### Task prompt
Please copy every line of the material exactly.

--- Materials provided Enclosed Below ---

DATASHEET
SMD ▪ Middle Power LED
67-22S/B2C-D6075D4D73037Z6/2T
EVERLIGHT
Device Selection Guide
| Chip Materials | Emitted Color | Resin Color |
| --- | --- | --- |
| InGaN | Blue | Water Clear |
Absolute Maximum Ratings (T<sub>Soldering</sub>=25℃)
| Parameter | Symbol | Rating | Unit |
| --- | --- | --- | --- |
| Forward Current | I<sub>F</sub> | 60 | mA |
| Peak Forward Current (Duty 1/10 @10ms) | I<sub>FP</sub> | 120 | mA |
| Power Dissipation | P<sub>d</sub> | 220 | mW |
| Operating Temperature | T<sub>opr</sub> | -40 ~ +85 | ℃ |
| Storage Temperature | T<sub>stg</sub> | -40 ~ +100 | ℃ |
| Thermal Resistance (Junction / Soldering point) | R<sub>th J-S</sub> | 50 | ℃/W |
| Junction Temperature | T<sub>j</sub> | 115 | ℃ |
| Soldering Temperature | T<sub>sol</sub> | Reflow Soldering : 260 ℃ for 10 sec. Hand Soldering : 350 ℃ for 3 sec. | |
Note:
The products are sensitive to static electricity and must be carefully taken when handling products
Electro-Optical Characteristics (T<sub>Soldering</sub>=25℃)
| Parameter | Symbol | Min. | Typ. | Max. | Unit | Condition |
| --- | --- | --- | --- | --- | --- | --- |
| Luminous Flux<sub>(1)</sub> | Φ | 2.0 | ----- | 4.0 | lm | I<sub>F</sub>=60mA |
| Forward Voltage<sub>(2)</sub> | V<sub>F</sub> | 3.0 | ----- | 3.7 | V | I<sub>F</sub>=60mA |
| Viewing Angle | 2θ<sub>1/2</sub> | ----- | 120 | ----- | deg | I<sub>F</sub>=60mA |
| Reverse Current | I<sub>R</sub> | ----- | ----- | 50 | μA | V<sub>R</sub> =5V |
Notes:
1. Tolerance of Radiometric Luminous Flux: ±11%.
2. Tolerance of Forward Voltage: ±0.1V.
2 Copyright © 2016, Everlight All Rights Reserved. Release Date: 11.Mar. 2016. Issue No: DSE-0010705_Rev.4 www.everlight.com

--- End of Enclosed Materials provided ---

### Solution for this task
DATASHEET
SMD ▪ Middle Power LED
67-22S/B2C-D6075D4D73037Z6/2T
EVERLIGHT
Device Selection Guide
| Chip Materials | Emitted Color | Resin Color |
| --- | --- | --- |
| InGaN | Blue | Water Clear |
Absolute Maximum Ratings (T<sub>Soldering</sub>=25℃)
| Parameter | Symbol | Rating | Unit |
| --- | --- | --- | --- |
| Forward Current | I<sub>F</sub> | 60 | mA |
| Peak Forward Current (Duty 1/10 @10ms) | I<sub>FP</sub> | 120 | mA |
| Power Dissipation | P<sub>d</sub> | 220 | mW |
| Operating Temperature | T<sub>opr</sub> | -40 ~ +85 | ℃ |
| Storage Temperature | T<sub>stg</sub> | -40 ~ +100 | ℃ |
| Thermal Resistance (Junction / Soldering point) | R<sub>th J-S</sub> | 50 | ℃/W |
| Junction Temperature | T<sub>j</sub> | 115 | ℃ |
| Soldering Temperature | T<sub>sol</sub> | Reflow Soldering : 260 ℃ for 10 sec. Hand Soldering : 350 ℃ for 3 sec. | |
Note:
The products are sensitive to static electricity and must be carefully taken when handling products
Electro-Optical Characteristics (T<sub>Soldering</sub>=25℃)
| Parameter | Symbol | Min. | Typ. | Max. | Unit | Condition |
| --- | --- | --- | --- | --- | --- | --- |
| Luminous Flux<sub>(1)</sub> | Φ | 2.0 | ----- | 4.0 | lm | I<sub>F</sub>=60mA |
| Forward Voltage<sub>(2)</sub> | V<sub>F</sub> | 3.0 | ----- | 3.7 | V | I<sub>F</sub>=60mA |
| Viewing Angle | 2θ<sub>1/2</sub> | ----- | 120 | ----- | deg | I<sub>F</sub>=60mA |
| Reverse Current | I<sub>R</sub> | ----- | ----- | 50 | μA | V<sub>R</sub> =5V |
Notes:
1. Tolerance of Radiometric Luminous Flux: ±11%.
2. Tolerance of Forward Voltage: ±0.1V.
2 Copyright © 2016, Everlight All Rights Reserved. Release Date: 11.Mar. 2016. Issue No: DSE-0010705_Rev.4 www.everlight.com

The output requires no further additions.